MVP--->Lauren Jackson
Best defender--->Tamika Catchings
Best coach--->Brian Winters
Best rookie--->the rookie of the Fever (i forgot her name)
MIP--->Ann Wauters
6th man--->I'll think of it later

Champs--->Connecticut


----------



## TRACIELOVESCOMETS (May 14, 2003)

fungila!! said:


> here are my predictions for this year's winners
> 
> MVP--->Lauren Jackson
> Best defender--->Tamika Catchings
> ...



My predictions are different

MVP-Sheryl Swoopes
Defensive Player-Tamika Catchings
Best Coach-John W.
ROY-Tan White or Tamika Johnson
MIP-Ann Wauters

Champs-Monarchs or Sun


----------



## 4ever_bball_fan (Aug 5, 2004)

How can you go with Tan White for ROY? The stats queens of this class are Tameka Johnson and Katie Feenstra. Tan White is good for the highlight reel, and she had some good performances, but she is not responsible for her team being the number two seed in the East.

I think Feenstra deserves serious consideration for the ROY...she came from a no-name program, and put up excellent numbers for the minutes she played. Johnson was a starter and is number two in assists for the year, I think, and that is a great accomplishment. I am wondering if the Mystics not getting into the playoffs will affect Johnson's lock on the ROY.

I love my Lauren, but Swoopes is my MVP this year. Coach Whiz in Sacto is the COY. His team has put it together, finally. I hope they are healthy enough to take it all the way this time.

MIP is either Wauters or Janell Burse.

Champs...I am wanting to see Connecticut take the whole thing.
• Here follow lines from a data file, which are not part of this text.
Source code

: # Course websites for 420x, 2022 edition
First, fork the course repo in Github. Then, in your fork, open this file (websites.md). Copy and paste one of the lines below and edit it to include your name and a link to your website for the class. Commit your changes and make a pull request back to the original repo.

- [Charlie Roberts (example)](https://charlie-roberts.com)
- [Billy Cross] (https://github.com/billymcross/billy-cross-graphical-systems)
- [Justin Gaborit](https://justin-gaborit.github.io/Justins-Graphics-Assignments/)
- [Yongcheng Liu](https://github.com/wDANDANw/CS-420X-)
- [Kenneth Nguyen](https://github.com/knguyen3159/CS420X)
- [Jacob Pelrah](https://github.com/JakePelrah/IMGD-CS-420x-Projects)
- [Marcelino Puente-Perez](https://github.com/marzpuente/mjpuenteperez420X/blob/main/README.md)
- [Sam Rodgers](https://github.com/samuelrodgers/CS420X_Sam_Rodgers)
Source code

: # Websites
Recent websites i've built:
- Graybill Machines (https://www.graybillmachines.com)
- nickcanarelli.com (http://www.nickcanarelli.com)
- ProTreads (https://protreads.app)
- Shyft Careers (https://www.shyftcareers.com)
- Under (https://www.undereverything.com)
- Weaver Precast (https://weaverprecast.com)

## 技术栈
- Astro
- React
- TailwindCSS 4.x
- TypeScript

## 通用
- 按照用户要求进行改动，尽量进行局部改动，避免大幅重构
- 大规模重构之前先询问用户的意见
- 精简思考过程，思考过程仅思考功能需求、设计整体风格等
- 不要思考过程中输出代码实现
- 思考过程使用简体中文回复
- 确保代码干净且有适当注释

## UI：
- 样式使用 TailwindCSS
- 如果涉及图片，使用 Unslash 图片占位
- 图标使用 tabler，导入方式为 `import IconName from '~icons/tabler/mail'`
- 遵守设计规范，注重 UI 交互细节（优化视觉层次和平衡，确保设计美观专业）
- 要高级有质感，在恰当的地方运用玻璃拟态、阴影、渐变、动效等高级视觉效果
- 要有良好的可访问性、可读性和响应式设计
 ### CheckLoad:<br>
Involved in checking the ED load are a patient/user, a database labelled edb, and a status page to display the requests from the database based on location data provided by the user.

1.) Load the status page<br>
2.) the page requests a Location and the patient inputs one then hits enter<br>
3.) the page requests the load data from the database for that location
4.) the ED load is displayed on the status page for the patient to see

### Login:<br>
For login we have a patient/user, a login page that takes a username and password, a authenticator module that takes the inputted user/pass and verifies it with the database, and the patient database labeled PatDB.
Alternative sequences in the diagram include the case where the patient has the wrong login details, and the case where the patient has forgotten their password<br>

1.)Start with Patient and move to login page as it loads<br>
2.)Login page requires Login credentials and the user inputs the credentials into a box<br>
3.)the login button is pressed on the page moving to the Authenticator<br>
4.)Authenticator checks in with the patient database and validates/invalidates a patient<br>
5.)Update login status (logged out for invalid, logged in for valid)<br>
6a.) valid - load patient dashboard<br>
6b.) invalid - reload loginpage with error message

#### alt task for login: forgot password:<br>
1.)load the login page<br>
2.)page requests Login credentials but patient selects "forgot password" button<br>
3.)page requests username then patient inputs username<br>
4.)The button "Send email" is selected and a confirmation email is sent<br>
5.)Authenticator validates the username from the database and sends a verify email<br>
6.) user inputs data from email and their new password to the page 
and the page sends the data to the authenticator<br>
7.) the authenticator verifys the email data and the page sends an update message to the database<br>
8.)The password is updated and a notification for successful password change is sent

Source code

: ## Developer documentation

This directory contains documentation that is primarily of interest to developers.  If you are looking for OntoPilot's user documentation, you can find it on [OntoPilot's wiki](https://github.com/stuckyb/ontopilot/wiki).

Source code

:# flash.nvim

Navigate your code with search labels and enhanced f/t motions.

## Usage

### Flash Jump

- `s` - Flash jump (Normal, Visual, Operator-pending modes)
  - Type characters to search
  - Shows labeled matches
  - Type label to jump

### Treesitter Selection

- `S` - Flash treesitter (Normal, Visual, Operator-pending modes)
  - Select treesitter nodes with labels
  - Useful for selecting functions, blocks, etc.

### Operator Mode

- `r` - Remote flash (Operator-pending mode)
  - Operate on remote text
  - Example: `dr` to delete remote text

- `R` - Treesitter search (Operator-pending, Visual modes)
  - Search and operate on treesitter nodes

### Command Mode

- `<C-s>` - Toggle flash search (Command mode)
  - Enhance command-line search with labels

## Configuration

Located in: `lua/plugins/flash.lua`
They play as a team...they have some players that will stand out from time-to-time, but they win or lose as a team. Whalen for MVP of the Championship...she is that good.

Having said all that: GO COMETS!!!!!


----------



## CrackerJack (Jul 2, 2005)

is it 6th woman or 6th man just wondering?


----------



## Cometsbiggestfan (May 14, 2003)

CrackerJack said:



> is it 6th woman or 6th man just wondering?


Nope.


MVP- Swoopes
DPOY-Catchings
ROY-Temecka Johnson
COY-JW
MIP-Ann Wauters


Champs: Houston Comets :biggrin:


----------



## TRACIELOVESCOMETS (May 14, 2003)

How can you go with Tan White for ROY? The stats queens of this class are Tameka Johnson and Katie Feenstra. Tan White is good for the highlight reel, and she had some good performances, but she is not responsible for her team being the number two seed in theEast


Just like I said


----------



## 4ever_bball_fan (Aug 5, 2004)

You copy-cat...LOL.

How's school already?


----------



## TRACIELOVESCOMETS (May 14, 2003)

4ever_bball_fan said:


> You copy-cat...LOL.
> 
> How's school already?



It's good. I've seen Coop like 5 times already.


----------



## KoBe & BeN GoRdOn! (Aug 4, 2005)

TRACIELOVESCOMETS said:


> My predictions are different
> 
> MVP-Sheryl Swoopes
> Defensive Player-Tamika Catchings
> ...


i agree


----------